Unnamed: 0,type,lifetime_in_hours,Capacity,Re,Rct
0,discharge,9455,1.674305,-497650000000.0,1055903000000.0
1,impedance,9384,1.326543,0.05605783,0.2009702
2,charge,9672,1.326543,-497650000000.0,1055903000000.0
3,impedance,9616,1.326543,0.05319186,0.164734
4,discharge,9515,1.524366,-497650000000.0,1055903000000.0
5,charge,9410,1.326543,-497650000000.0,1055903000000.0
6,discharge,9322,1.508076,-497650000000.0,1055903000000.0
7,charge,8935,1.326543,-497650000000.0,1055903000000.0
8,discharge,8167,1.483558,-497650000000.0,1055903000000.0
9,charge,9578,1.326543,-497650000000.0,1055903000000.0


In [8]:
label_encoder = LabelEncoder() # create an object of the class LabelEncoder

df['type'] = label_encoder.fit_transform(df['type']) # use this object's fit_transform method to encode the values
# of the column 'type' into numerical values as machine learning models can work only on numerical values

In [9]:
df.head(10) # checking if the encoding was successful by checking the first 10 rows of the dataframe

Unnamed: 0,type,lifetime_in_hours,Capacity,Re,Rct
0,1,9455,1.674305,-497650000000.0,1055903000000.0
1,2,9384,1.326543,0.05605783,0.2009702
2,0,9672,1.326543,-497650000000.0,1055903000000.0
3,2,9616,1.326543,0.05319186,0.164734
4,1,9515,1.524366,-497650000000.0,1055903000000.0
5,0,9410,1.326543,-497650000000.0,1055903000000.0
6,1,9322,1.508076,-497650000000.0,1055903000000.0
7,0,8935,1.326543,-497650000000.0,1055903000000.0
8,1,8167,1.483558,-497650000000.0,1055903000000.0
9,0,9578,1.326543,-497650000000.0,1055903000000.0


As we see that 'charge', 'discharge' and 'impedance' that are the unique/distinct values of column 'type' are given numeric values 0 1 and 2 respectively.
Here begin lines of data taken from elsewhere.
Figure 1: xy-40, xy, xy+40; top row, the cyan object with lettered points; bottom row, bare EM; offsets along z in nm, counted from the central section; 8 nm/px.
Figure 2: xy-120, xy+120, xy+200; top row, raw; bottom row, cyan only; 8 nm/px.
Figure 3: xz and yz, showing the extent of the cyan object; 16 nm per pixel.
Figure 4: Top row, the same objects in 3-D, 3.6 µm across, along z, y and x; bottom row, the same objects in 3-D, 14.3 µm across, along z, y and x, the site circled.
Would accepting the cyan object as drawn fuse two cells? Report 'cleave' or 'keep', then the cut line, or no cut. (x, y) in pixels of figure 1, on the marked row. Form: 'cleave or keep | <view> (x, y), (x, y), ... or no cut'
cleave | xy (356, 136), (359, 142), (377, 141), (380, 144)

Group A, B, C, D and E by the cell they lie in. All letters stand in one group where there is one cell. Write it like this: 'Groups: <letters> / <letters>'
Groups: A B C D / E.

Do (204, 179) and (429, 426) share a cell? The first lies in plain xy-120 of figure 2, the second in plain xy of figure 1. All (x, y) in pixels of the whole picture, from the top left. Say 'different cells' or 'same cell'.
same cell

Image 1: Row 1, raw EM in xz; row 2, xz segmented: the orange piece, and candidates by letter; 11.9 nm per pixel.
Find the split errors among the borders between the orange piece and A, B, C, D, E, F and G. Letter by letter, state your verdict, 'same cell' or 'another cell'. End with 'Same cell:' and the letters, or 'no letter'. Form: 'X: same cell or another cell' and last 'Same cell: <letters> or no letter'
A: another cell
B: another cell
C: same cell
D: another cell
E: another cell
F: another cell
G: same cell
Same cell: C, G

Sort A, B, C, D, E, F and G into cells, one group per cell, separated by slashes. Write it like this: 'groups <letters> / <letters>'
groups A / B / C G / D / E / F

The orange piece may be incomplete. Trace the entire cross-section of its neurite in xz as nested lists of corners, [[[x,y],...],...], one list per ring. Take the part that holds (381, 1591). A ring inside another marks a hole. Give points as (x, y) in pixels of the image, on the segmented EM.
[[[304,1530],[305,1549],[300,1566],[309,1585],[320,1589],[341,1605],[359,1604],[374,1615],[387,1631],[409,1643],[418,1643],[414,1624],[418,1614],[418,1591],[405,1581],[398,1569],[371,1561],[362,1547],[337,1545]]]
Now that we have a dataframe containing only numeric values, we can use it for training our model.

In [None]:
X = df.drop(columns=['lifetime_in_hours']) # all columns except 'lifetime_in_hours' would be the input features
y = df['lifetime_in_hours'] # 'lifetime_in_hours' would be the target variable as this is what we want to predict

X_train, X_test, y_train, y_test = train_test_split(X, y, test_size = 0.2, random_state = 42) # split the data into 80% training and 20% testing sets

In [11]:
# we can check the dimensions of testing and training data
print(f'X_train shape: {X_train.shape}')
print(f'X_test shape: {X_test.shape}')

X_train shape: (6052, 4)
X_test shape: (1513, 4)


In [12]:
# now we have to normalize the input features

scaler = MinMaxScaler() # create an object of the MinMaxScaler class

# normalize training and testing parts of input features
X_train_scaled = scaler.fit_transform(X_train)
X_test_scaled = scaler.transform(X_test)

In [13]:
# checking if the normalization was successful by checking the first 5 rows of the normalized dataframe
print(f'Scaled X_test: \n{X_test_scaled[:5]}')
print(f'Scaled X_train: \n{X_train_scaled[:5]}')

Scaled X_test: 
[[0.5        0.         0.         1.        ]
 [0.5        0.63823903 0.         1.        ]
 [0.         0.50245012 0.         1.        ]
 [0.5        0.38080339 0.         1.        ]
 [0.5        0.38936986 0.         1.        ]]
Scaled X_train: 
[[1.00000000e+00 5.02450122e-01 9.99999999e-01 1.98111482e-10]
 [5.00000000e-01 4.55998175e-01 0.00000000e+00 1.00000000e+00]
 [5.00000000e-01 3.60527766e-02 0.00000000e+00 1.00000000e+00]
 [0.00000000e+00 5.02450122e-01 0.00000000e+00 1.00000000e+00]
 [5.00000000e-01 5.35874070e-01 0.00000000e+00 1.00000000e+00]]


In [15]:
# now we have to create an ANN model that will use training and testing data

model = Sequential() # create an empty sequential model from keras

# add a dense layer with 64 units, relu activation function and input dimension of X_train_scaled.shape[1] ie 4 input features
model.add(Dense(units=64, activation='relu', input_shape=(X_train_scaled.shape[1],)))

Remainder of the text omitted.